Joshua's Gift

powerofonejoshYoung Role Model's Service Inspires Others

by Ken Rodriguez

In the West Side neighborhood where 15-year-old Joshua Alvarado lives, some people make their mark with a gun. Joshua makes his with a pen.

It is not uncommon for police in ZIP code 78207 to find a body spattered with blood. It is not uncommon for residents to see Joshua rewriting the rules of the hood.

Joshua picks up trash, removes graffiti and feeds the homeless. He tutors peers at the Boys and Girls Club down the street. He helps his polio-stricken grandfather into a wheelchair and accompanies him on important errands.

As a freshman at Fox Tech High School, Joshua makes As and Bs, plays first base on the varsity baseball team and writes poetry. After school, he goes home and cleans the room of his grandfather, Mario Alvarado. Then he composes award-winning essays.

One piece he wrote for the Boys and Girls Club earned him a $500 scholarship. Another won a prize that made his mother weep: an all-expense paid, five-night stay at the Hotel Contessa. The prize getaway isn’t far away -- it’s right downtown on the S.A. River Walk -- but the proximity to home doesn’t diminish the excitement.

As Joshua’s mother, Sabrina Hernandez, puts it, "We’ve never had a family vacation."

Sabrina, 32, scrapes by with occasional odd jobs and the money Joshua's stepfather earns as a mason. There’s just enough to keep everyone -- three adults and three children -- clothed and fed. But there’s not enough for health insurance.

Vacation? Until Joshua’s essay placed first in a statewide competition, a getaway seemed as likely as peace in the community. Late last year, ZIP code 78207 led the city in violent crimes, according to one news report. That was no anomaly. In 2003, police data showed the area led San Antonio in homicides. Too often, residents awake to drive-by shootings and sirens, to crime scene tape and tears.

The lawlessness and poverty of the ’hood seep into Joshua’s prose. In a contest that required entrants to explain why their family deserved a vacation, he wrote: "I live in the West Side of San Antonio in the 78207 zip code ... the highest crime area in San Antonio. Things have been very tough for us growing up.

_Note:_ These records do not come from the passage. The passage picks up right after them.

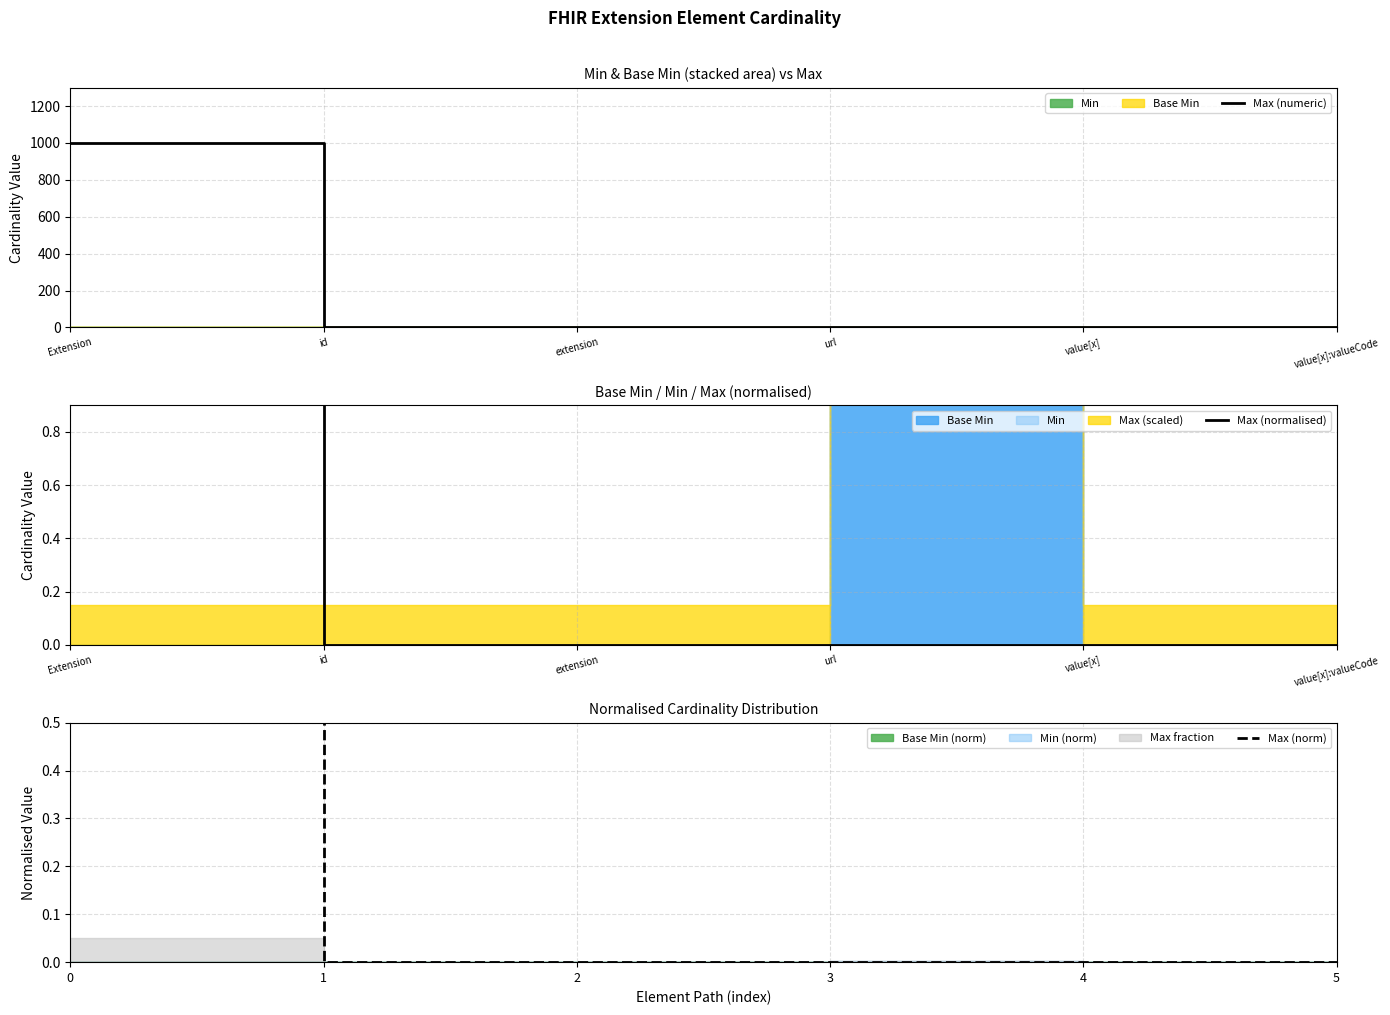

In Max (numeric), how many points are lower than both neighbors (excluding endpoints)?

1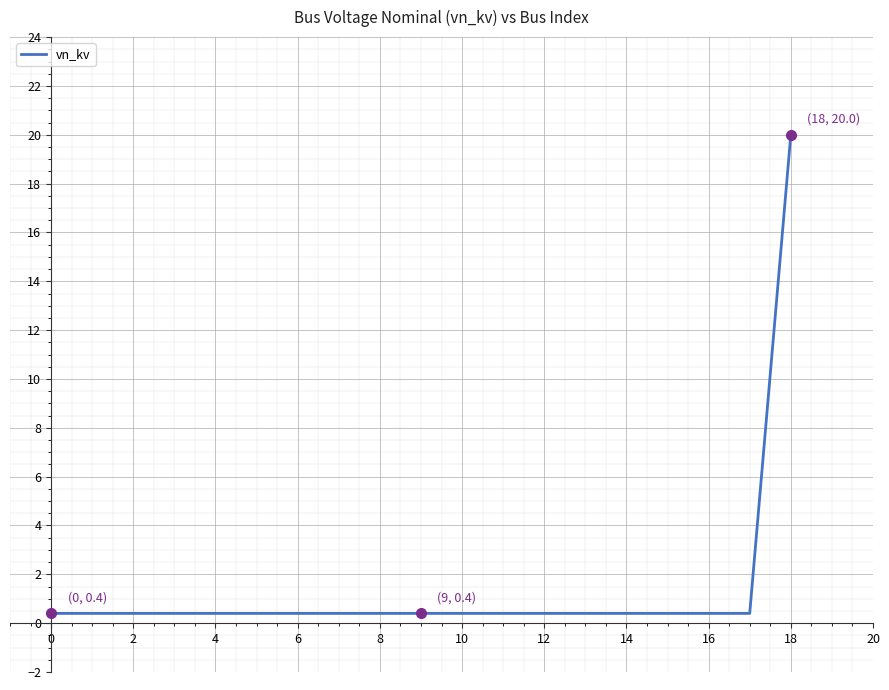

What is the maximum value shown in the chart?

20.0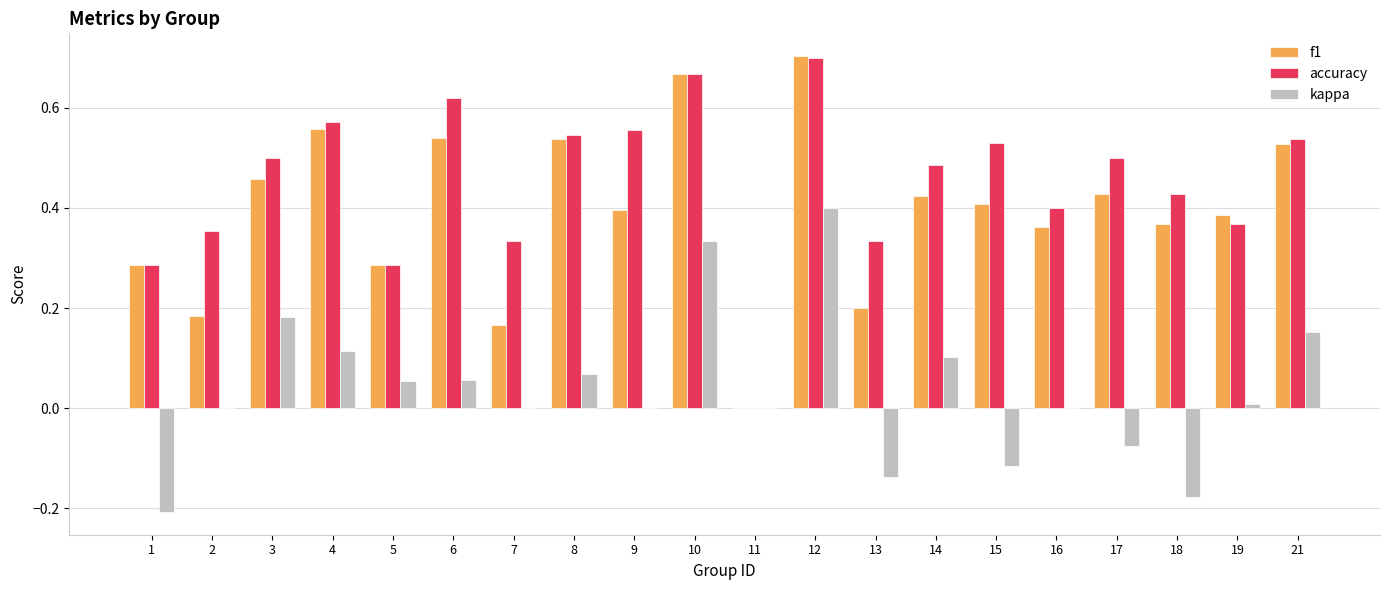

What is the sum of all f1 values?

7.9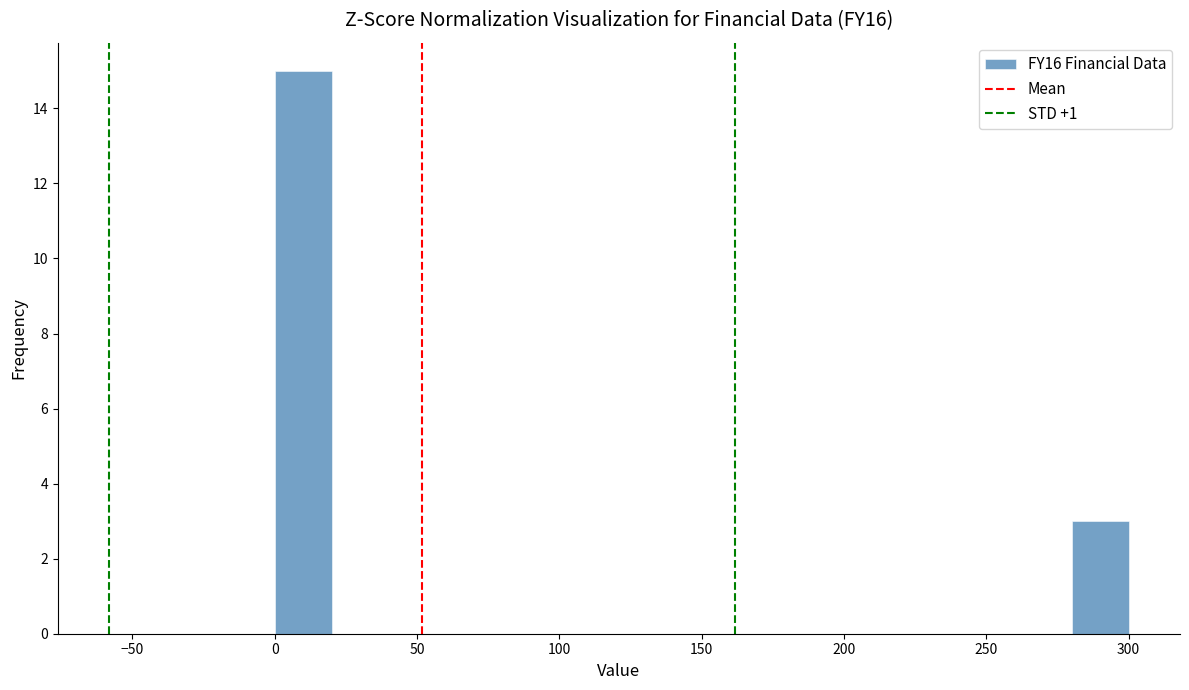

Reading left to right, transcribe this chart: for each bar, give the range it covers on the x-axis and its height. Neither the bar edges nor the heights are printed on the chart, so give them approximately, as read against the axes.

0 to 20: 15
20 to 40: 0
40 to 60: 0
60 to 80: 0
80 to 100: 0
100 to 120: 0
120 to 140: 0
140 to 160: 0
160 to 180: 0
180 to 200: 0
200 to 220: 0
220 to 240: 0
240 to 260: 0
260 to 280: 0
280 to 300: 3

My real dad left when I was one year old ... my mother has had to raise all three of us kids mostly by herself."

Nice intro. It gets better. "I have a lot of responsibilities at my house," he writes. "I help take care of my grandfather and get him things that he needs. I often go with him to his doctor's appointments and help him get in and out of the car so he doesn't have to struggle with that. I also help him in the morning taking his medications and helping him get in the shower. I also help prepare his food and help do his laundry. I don't mind doing these things because I love my grandfather and I enjoy talking with him while I'm helping him."

Mario, 58, appreciates Joshua's hand. "I’m so proud of him," Mario says, and the pride extends to his grandson’s humility.

When Joshua learned his essay had won, the news overwhelmed him. "I couldn’t believe it," he says.

Bill Felty, director of the Boys and Girls Club on Perez Street, says Joshua logged 271 hours of service last year. "I've got some high school juniors," Bill says, "who look up to him because of his maturity."

Then there's Zach Nava, a 19-year-old student at Palo Alto College and staff volunteer at the Boys and Girls Club who often plays hoops with Joshua. "He inspires me," Zach says. "We could be losing, 98-8, and he'll bring the team together and keep us going."

In such a short time, Joshua has touched many. Students who need tutoring. Peers who need a role model. Neighbors who need trash collected. The homeless who need food. A grandfather who needs so much help.

Sitting beside her son at the Boys and Girls Club one Friday afternoon, Sabrina begins to tear up. She recalls becoming pregnant with Joshua as an unwed 16-year-old in Hondo. She remembers driving with her father to a clinic to abort the baby. She remembers passing the clinic so many times before, but on the day she went looking for it, "We couldn't find it."

Joshua was born one month premature, weighing five pounds, 10 ounces. "I tell him," Sabrina says, "that God put him here for a reason."

Sabrina's son envisions a future in law: a seat on the U.S. Supreme Court. Many would be eager to tell that story. But no one could write it like Joshua.